To win sustained commitment from your customers’ C-suite decision-makers, CSMs must follow a disciplined four-step process:

  1. Identify core business challenges and convert them into measurable outcomes.
  2. Map how product capabilities directly drive value aligned to those outcomes.
  3. Quantify benefits in precise financial terms - time saved, costs reduced, revenue catalyzed.
  4. Consolidate all those wins to highlight the impact of leveraging the product to its fullest potential.

That last step – highlighting the astounding opportunity cost of failing to utilize the product fully – is what will truly open eyes and secure lasting trust among executives.

Thirty, forty, or fifty million dollars could be left on the table by not maximizing ROI. Those are the compelling numbers that get people's attention. They prove the investment thesis in irrefutable financial language.

There’s no way to beat about the bush – we live in a data-driven era. Therefore, customer success lives or dies through its ability to methodically chart the journey to quantified returns. 

By aligning the core product functionalities and their value to the customers’ strategic imperatives, CSMs become indispensable co-pilots guiding their customers' leadership teams toward maximizing their ROI and growth.


Q: How often should customer success teams measure and communicate ROI?

A: ROI should be an ongoing conversation, not a one-time exercise. Customer success teams should aim to discuss the business priorities and emphasize the value proposition on a quarterly, or semi-annual basis, to ensure that the efforts are made in the right direction.

Q: How can I get started translating product features into value drivers?

A: Start by reviewing the original sales materials, implementation plans, and discussions around why the customer purchased the product. Speak with internal teams to understand the original goals and challenges. Then, systematically map each product capability to the business pain points it addresses.

Q: What if I don't have access to industry benchmarks or past data to quantify benefits?

A: Don't get discouraged. Start with logical estimates based on factors like employee salaries, revenue productivity norms, and process efficiency improvements. Make conservative assumptions, and continuously refine the numbers as you gather more data over time through the customer relationship.

Q: How do I win over executive buy-in if I'm primarily engaging with middle managers?

A: Continuously work to elevate the conversations and establish direct relationships higher in the customer organization.
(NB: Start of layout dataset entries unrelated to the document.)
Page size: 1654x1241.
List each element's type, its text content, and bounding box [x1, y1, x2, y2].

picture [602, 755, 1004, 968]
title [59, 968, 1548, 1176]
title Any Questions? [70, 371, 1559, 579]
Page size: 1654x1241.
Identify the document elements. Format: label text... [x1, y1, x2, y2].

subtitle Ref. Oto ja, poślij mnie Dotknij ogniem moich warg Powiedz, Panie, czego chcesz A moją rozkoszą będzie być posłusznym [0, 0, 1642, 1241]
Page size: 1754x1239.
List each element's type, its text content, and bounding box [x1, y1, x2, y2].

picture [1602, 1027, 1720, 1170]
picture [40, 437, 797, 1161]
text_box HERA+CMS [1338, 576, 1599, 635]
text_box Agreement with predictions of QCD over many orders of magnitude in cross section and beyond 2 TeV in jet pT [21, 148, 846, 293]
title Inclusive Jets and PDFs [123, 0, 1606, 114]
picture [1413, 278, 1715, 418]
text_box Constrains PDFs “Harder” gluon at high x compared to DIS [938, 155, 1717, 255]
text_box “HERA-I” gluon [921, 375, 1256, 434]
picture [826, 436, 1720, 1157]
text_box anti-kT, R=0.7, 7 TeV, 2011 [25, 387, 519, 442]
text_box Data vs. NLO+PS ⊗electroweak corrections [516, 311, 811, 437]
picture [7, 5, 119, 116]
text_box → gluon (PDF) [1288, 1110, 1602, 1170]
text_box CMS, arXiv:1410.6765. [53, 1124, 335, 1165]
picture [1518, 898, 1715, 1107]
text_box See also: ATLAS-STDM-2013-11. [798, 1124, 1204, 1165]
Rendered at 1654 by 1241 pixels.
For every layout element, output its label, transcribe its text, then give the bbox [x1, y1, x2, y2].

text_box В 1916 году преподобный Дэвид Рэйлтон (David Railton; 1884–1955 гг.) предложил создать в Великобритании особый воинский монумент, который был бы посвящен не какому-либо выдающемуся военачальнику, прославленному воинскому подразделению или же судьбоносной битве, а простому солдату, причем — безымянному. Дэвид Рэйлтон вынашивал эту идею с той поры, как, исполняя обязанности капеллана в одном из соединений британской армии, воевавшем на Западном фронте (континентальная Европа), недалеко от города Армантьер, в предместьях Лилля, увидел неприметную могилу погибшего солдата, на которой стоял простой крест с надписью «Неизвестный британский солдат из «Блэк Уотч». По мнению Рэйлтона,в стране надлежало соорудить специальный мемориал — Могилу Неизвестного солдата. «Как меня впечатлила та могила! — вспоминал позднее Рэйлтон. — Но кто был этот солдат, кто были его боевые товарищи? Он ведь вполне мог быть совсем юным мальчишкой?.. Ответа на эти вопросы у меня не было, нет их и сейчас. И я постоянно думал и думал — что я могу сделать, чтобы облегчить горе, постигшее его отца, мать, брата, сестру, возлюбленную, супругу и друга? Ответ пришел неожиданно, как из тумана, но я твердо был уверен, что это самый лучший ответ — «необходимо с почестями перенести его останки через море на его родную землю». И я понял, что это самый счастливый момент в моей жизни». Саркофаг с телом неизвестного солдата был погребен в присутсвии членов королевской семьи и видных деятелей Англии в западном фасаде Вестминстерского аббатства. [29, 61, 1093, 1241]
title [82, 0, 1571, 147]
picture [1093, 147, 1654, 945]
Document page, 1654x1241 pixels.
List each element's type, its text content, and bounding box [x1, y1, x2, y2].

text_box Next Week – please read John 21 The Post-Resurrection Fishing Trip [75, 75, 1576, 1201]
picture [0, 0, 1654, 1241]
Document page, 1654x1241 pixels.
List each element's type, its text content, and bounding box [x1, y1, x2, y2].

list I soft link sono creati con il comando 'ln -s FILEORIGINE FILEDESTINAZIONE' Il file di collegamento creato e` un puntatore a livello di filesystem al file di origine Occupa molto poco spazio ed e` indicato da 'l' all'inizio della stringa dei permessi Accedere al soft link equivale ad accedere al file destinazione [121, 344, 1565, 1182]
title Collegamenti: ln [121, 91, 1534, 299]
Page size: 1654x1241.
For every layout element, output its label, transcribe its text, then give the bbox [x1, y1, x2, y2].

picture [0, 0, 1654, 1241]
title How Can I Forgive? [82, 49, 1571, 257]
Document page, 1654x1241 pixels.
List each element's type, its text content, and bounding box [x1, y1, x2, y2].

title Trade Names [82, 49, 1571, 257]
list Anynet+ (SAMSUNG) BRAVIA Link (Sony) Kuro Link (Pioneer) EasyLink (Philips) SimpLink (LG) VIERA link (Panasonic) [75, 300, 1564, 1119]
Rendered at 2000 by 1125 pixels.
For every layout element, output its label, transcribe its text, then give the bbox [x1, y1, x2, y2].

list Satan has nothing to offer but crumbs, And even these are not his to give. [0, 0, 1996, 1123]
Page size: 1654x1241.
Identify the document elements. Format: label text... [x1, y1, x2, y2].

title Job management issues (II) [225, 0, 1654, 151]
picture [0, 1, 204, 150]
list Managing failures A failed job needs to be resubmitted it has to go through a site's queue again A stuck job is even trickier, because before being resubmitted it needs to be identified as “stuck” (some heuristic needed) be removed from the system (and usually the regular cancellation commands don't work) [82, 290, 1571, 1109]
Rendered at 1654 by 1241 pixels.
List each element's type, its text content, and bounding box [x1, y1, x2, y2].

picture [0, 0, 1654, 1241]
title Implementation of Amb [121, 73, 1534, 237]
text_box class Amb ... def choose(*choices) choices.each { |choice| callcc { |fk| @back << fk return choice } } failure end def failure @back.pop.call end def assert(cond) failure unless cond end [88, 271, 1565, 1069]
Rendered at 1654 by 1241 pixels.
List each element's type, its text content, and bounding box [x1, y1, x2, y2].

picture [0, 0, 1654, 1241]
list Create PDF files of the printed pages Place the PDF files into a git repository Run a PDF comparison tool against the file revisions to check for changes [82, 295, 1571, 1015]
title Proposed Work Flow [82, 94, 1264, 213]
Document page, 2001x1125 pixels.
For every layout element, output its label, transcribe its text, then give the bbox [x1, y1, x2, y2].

Enlist internal executive sponsors, leverage internal champions, and persistently demonstrate the big-picture ROI opportunity to compel leaders' attention.

Q: What if the customer seems unwilling or unable to provide the data needed to quantify benefits?

A: Acknowledge that not every customer will be prepared to share full transparency into processes, costs, and results. Start with the data you can gather, provide estimates, and treat it as an iterative process. As you build trust over time, you may gain access to deeper insights.